6.2. Termination for Convenience. M3 may, by providing at least fifteen (15) days’ prior written notice stating the extent and effective date, terminate any SOW for convenience in whole or in part. In such event, Vendor shall immediately cease all services (including shipment of Products). M3 shall pay Vendor that portion of fees related to the Products completed and/or delivered to M3’s satisfaction prior to such termination, together with Vendor’s actual, reasonable, verifiable direct costs, if any, incurred in closing-out such services, less any payments made prior to such termination. Vendor shall not be paid for any Products performed after receipt of a notice of termination. Vendor shall have no further claim against M3 on account of such termination.
6.3. Effect of Termination. All provisions of this Agreement pertaining to warranties, taxes, audits, intellectual property, confidentiality, indemnity, limitations of liability, choice of law, and jurisdiction shall survive completion and acceptance of any Products or the termination of a SOW. In addition, no later than ten (10) days after termination or non-renewal, Vendor shall return or certify destruction of all Confidential Information in its possession or control of M3.
7.1. Notices. All notices must be in writing and addressed to the parties as set out in the SOW by certified or registered mail, courier, or email.
7.2. No Publicity. Vendor shall not disclose or use M3’s name, trademarks or logos and shall refrain from making or causing to be made, any public announcement, advertisement, or news release of any kind concerning this SOW, without express written permission of M3.
7.3. Exports. Vendor acknowledges that the Product delivered under this Agreement may be subject to the export and import control laws of various countries (“Export Laws”). Both parties will comply with the Export Laws in the performance of this Agreement. Vendor will cooperate with M3 as reasonably necessary to ensure compliance with Export Laws and agrees to provide all information reasonably requested by M3 for the purposes of export and import licensing procedures.
7.4. No Waiver. M3’s failure or delay in exercising any of its rights shall not constitute a waiver of such rights unless expressly waived in writing.
7.5. Relationship. The parties are independent contractors, and nothing contained in this Agreement shall be construed to constitute as agents, partners, joint ventures, or otherwise as participants in a joint undertaking, that would give a party the express or implied right, power, or authority to create any duty or obligation of the other party.
7.6. Force Majeure. Neither Party shall be in default of this Agreement because of a delay or failure in performance of its obligation resulting from any cause beyond its reasonable control, provided it gives reasonably prompt notice to the other Party and uses reasonable efforts to mitigate the delay or failure.

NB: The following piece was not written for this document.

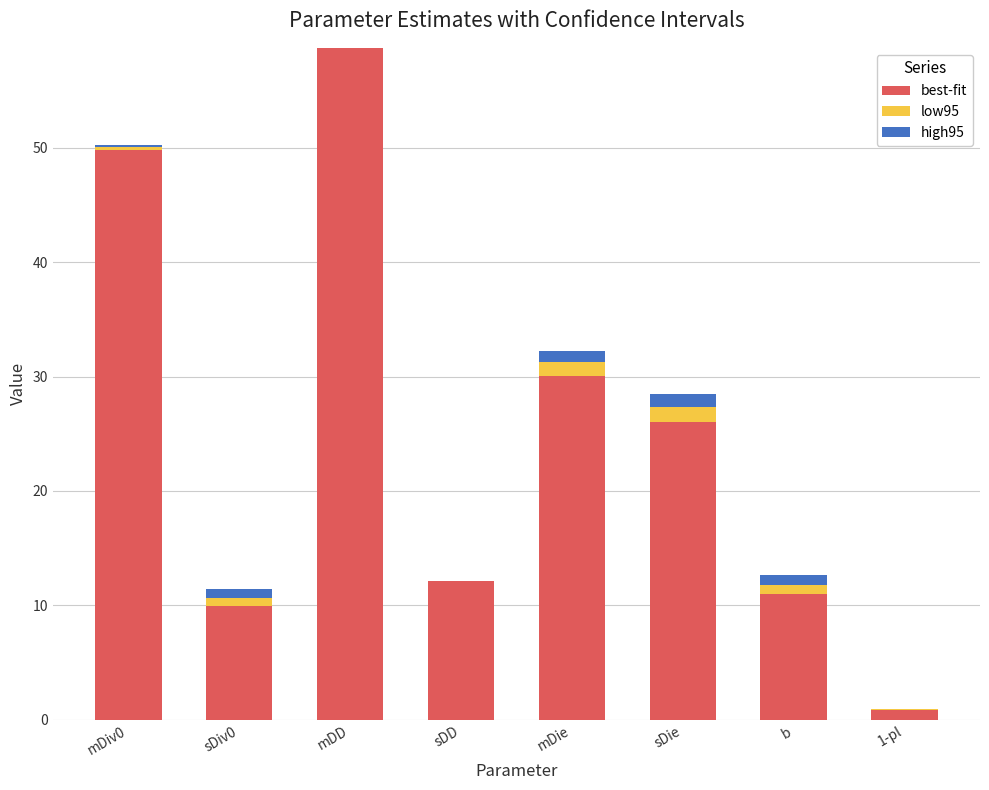

At which category is the sum across all series the highest?

mDD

7.7. No Assignment. Vendor may not assign its rights or delegate its duties under this Agreement without the prior written consent of M3.
7.8. Severability. If any provision of this Agreement is held to be invalid or unenforceable, such provision will be interpreted in a manner that best reflects the parties’ intentions, and any other provisions will remain in full force and effect.
7.9. Law and Jurisdiction. This Agreement and the subject matter thereof shall be governed and construed according to the laws of Georgia, without reference to conflict of laws principles. Any claims are subject to the exclusive and appropriate federal, state, or local court having jurisdiction in Atlanta, Georgia. The parties hereby disclaim and exclude the application hereto of the United Nations Convention on Contracts for the International Sale of Goods. Notwithstanding the foregoing, M3 may bring a claim for equitable relief in any court with proper jurisdiction.